What you need to do:
1. Answer these questions from the text on Hong Kong and Dutch fans, one line per answer:
(a) How many messages relate to the cyber-voting for the best Hong Kong actor?
(b) How many messages are in the second major group?
(c) According to Vicky, why is Leon in Malaysia?
2. Translate this sentence from the text on Hong Kong and Dutch fans into French: "In this honourable mission, one does not find the other constructions around the local star Marco Borsato, such as his feelings, ordinariness and closeness."
3. Resume the text on Hong Kong and Dutch fans from where it stops.

Exercise text:
━━━━━━━━━━━━━━━━
A related but less spectacular display of concern (fourteen messages) is related to a cyber-voting for the best Hong Kong actor hosted by a Japanese website during this period. Leon’s fans, after noticing that Leon lags behind Takeshi Kaneshiro, an actor of Japanese-Chinese descent who is also active in the Hong Kong film industry, have to make an appeal: 

Please go vote to this Japanese Homepage. Leon is second now. First is Takeshi Kaneshiro. -- Jojo

Such collaborative effort is indicative of the urgency to join forces and help their local hero to fight for the local honour - in this case, in Japan, against a half-Japanese opponent. Indeed, if saving the world is what Marco’s fans expect of a Dutch hero, fighting for local honour seems to be more a Hong Kong mission. In this honourable mission, one does not find the other constructions around the local star Marco Borsato, such as his feelings, ordinariness and closeness.

The second major group of messages (fifty-three) posted on the site is, instead, organised on informing one another - either by providing information directly or referring to other media reports - where Leon is. Unlike the Dutch fans who underline the home-coming of their star, the Leon fans seem to be equally eager in telling everyone that Leon is or is not in town. During so, they invariably mention what Leon is actually doing - or working, to be exact. If fans of Marco Borsato would simply greet him home, their Hong Kong counterparts often add a working dimension to his home-coming. Mermaids’ message is typical:

Leon came out from airport is like he was walking on the catwalk modelling not for clothes but ... for Snoopy.

What Mermaids refers to is the well-known commercial involvement of Leon in the promotion of Snoopy suitcases during that particular period - among the various advertising activities he does for other sponsors. When he is not in Hong Kong, Leon’s absence is also discursively linked to the notion of work. For instance:

When is Leon coming back? - Angela

Leon should be back soon, he is in Malaysia to start a movie. - Vicky

Distinct from the humanitarian, ordinary person Marco is - as displayed in the messages left by his fans - the Leon invoked by this group of messages is someone who is busy flying around and working. After all, what is at stake, according to the messages, is honour, not feelings; while feelings may come naturally, honour must be earned. No wonder none of the messages, in sharp contrast to the Marco site, is devoted to the kind of emotional expression as just quoted among the Dutch fans.

 

Production of locality: the social, the charitable and the personal

Three aspects stand out when analysing the face-to-face interview materials: (1) fandom creates a strong sense of community, (2) the charitable activities of the star and (3) the stars’ character.
━━━━━━━━━━━━━━━━
Source material:
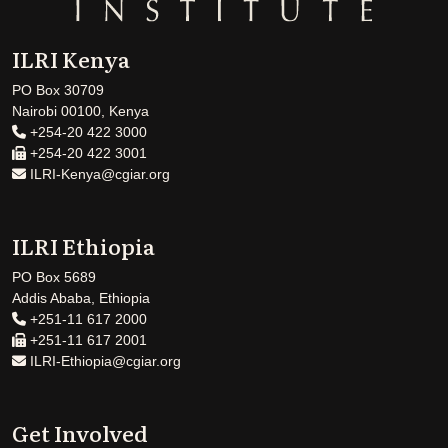
ILRI Kenya
PO Box 30709
Nairobi 00100, Kenya
+254-20 422 3000
+254-20 422 3001
ILRI-Kenya@cgiar.org
ILRI Ethiopia
PO Box 5689
Addis Ababa, Ethiopia
+251-11 617 2000
+251-11 617 2001
ILRI-Ethiopia@cgiar.org
Get Involved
━━━━━━━━━━━━━━━━
Your written answers:
1.
(a) Fourteen.
(b) Fifty-three.
(c) To start a movie.

2. Dans cette mission honorable, on ne retrouve pas les autres constructions autour de la star locale Marco Borsato, telles que ses sentiments, sa banalité et sa proximité.

3.
Community

Previous studies on fan culture have convincingly presented the importance of affective bonds between fans, and the related emergence of fan communities that meet both online and offline (Jenkins 1992; Jenson, 1992; Hills 2002). In our study, two sets of discourse on such community feeling are most obvious in the interviews: among anonymous crowds and with fan-cum-friends. Regarding the former, concerts are invariably mentioned as an occasion invoking such collective sensation. Nok-ming[7], from Hong Kong, recalls:

Like going to a concert. So we would be swaying our fluorescent sticks all together. Wow! I don‘t know these people sitting next to me, but it feels like we are friends. [So you would be very happy?] Yes, yes, I would be very very happy.

Accounts similar to Nok-ming’s abound in interviews with other fans. Marco Borsato fan Erik:

It was simply a fantastic show. Together with Mattijs we distributed lighters for Veronica. We covered the main area, at least 5,000 lighters, a very beautiful experience. When the first number ‘Speeltuin’ (‘Playground’) started, all the lighters were lit up. And you saw Marco look at them and wow. We were standing by the side, where Marco played acoustically. It’s so beautiful… It’s really an unforgettable experience.

Besides concerts, the community feeling is also constructed on a more personal and smaller scale. Fung-yi, when asked about her relationship with other Leon fans, says:

We are quite close. We started off because we all liked Leon, and then we became good friends. Some of them feel like aunties to me. We go to his concerts together, and we become closer and closer. Sometimes we would go on vacation together.

Debbie‘s experience on the other side of the (pop) world sounds almost identical:

Yes, you wait for his performance. And then at a certain moment you start feeling close to a particular type of people who are also waiting. You have contact with one another and start talking for hours... Now it’s no longer only about Marco, like we spent a weekend together at Vlaardingen and Marco had nothing to do with it.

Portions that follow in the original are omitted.